The health system needed by the working class and the people

No matter how many good ideas, the government’s policy of class conciliation will not have the results we need. It is possible that we will see changes in the healthcare system, but it will not succeed in transforming business into law, since it continues to maintain the privileges of the health care businesses and companies that have brought us to the current crisis. This is why we revolutionaries must stand firm with the demands of the Colombian people against Law 100 and for the disappearance of the EPS, even proposing changes that go further to solve the health problem.

We revolutionaries propose for the Colombian people, to demand from this government:

To put an end to Law 100.

For a completely public, free and universal health system under control of workers and users.

Expropriation of the physical and technological spaces of the EPS and private IPS.

Strengthening of the public hospital system with high standards of technical, technological and human quality.

Increase of health services at the national level with guaranteed access to impoverished sectors of the cities, peasants, indigenous and Afro-descendants of the territories.

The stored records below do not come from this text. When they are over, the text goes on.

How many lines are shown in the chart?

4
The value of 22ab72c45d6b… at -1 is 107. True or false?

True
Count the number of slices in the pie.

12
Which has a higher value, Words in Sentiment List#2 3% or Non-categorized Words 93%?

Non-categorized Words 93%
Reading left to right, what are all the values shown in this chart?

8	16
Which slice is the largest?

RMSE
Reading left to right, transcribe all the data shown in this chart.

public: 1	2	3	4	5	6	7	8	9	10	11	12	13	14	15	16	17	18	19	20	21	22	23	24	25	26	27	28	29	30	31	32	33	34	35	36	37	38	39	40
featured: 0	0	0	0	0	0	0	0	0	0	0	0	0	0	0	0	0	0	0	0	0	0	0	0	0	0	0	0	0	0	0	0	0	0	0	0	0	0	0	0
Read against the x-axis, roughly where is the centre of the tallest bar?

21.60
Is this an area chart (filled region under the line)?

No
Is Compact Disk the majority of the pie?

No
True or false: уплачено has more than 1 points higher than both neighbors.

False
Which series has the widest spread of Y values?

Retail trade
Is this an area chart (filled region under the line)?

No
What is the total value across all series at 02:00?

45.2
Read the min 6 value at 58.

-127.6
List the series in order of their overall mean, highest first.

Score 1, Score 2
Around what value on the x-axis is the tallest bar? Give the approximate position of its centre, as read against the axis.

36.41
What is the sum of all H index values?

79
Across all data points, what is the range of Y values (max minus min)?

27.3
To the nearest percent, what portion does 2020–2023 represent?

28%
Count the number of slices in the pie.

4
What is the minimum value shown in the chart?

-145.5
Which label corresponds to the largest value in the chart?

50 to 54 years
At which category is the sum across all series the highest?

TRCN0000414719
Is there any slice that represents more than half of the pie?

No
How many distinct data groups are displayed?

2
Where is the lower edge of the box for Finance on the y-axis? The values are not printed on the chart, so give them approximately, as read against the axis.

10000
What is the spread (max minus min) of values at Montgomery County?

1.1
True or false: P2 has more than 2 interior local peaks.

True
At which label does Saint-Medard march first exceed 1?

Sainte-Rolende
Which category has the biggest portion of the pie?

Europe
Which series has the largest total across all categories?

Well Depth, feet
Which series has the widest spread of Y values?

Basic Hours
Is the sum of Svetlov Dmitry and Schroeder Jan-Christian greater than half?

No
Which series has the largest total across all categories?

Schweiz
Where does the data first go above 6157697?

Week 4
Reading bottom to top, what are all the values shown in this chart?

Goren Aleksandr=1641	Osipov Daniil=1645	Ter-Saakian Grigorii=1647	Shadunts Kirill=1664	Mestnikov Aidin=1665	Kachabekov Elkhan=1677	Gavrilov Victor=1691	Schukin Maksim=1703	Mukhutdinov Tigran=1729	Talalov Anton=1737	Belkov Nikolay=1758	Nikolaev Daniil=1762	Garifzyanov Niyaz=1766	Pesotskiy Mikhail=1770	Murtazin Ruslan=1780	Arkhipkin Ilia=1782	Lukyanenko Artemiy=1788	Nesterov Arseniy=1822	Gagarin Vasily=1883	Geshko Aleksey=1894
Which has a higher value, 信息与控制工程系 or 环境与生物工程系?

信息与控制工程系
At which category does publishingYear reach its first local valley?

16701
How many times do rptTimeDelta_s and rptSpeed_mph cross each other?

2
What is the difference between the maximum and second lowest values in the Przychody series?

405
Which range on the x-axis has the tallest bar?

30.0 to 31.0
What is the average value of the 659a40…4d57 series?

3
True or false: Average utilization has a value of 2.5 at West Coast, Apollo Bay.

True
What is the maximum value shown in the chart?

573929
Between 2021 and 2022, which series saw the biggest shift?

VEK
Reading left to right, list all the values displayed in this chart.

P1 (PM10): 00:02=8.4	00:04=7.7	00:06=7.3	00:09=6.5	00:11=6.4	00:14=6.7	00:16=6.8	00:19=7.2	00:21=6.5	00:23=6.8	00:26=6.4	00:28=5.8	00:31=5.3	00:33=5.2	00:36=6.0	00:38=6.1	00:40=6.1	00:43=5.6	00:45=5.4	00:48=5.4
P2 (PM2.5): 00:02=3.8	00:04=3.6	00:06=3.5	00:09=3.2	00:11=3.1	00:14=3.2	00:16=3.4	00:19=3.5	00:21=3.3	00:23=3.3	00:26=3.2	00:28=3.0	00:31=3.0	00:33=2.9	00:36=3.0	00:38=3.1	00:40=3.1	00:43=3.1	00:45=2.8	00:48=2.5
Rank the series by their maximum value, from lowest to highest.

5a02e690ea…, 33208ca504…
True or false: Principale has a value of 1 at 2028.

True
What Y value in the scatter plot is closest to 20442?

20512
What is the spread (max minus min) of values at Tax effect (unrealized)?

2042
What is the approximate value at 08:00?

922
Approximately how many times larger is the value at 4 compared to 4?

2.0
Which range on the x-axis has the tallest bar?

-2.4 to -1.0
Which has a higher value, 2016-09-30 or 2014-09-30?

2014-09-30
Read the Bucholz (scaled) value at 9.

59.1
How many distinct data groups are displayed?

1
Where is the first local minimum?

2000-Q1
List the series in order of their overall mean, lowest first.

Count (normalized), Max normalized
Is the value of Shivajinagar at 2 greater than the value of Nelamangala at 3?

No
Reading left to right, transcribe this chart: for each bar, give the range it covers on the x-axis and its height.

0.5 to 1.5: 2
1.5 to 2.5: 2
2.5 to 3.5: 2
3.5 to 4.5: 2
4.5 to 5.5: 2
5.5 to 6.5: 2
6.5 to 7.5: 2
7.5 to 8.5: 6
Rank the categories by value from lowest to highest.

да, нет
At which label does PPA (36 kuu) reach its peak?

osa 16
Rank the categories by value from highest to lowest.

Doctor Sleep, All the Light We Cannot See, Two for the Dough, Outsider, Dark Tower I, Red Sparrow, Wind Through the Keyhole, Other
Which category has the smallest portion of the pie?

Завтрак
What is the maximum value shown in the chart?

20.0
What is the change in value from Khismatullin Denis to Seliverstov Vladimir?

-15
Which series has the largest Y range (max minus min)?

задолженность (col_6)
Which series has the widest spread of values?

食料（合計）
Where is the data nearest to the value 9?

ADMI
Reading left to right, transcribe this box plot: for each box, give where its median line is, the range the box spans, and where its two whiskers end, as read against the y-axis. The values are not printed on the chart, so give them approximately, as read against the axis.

For a health system at the service of prevention and cure of disease. To implement processes of Primary Health Care in all the territories of the country with total democracy of the communities and workers.

For the transfer to permanent staff of all health workers who currently have contracts for the provision of services, hourly labor, temporary staff and free removal and appointment.

For the increase of health personnel with all labor guarantees throughout the national territory, to provide hospital and public health care in the territories. Strengthening of secondary and technical training in health, in all public universities and SENA.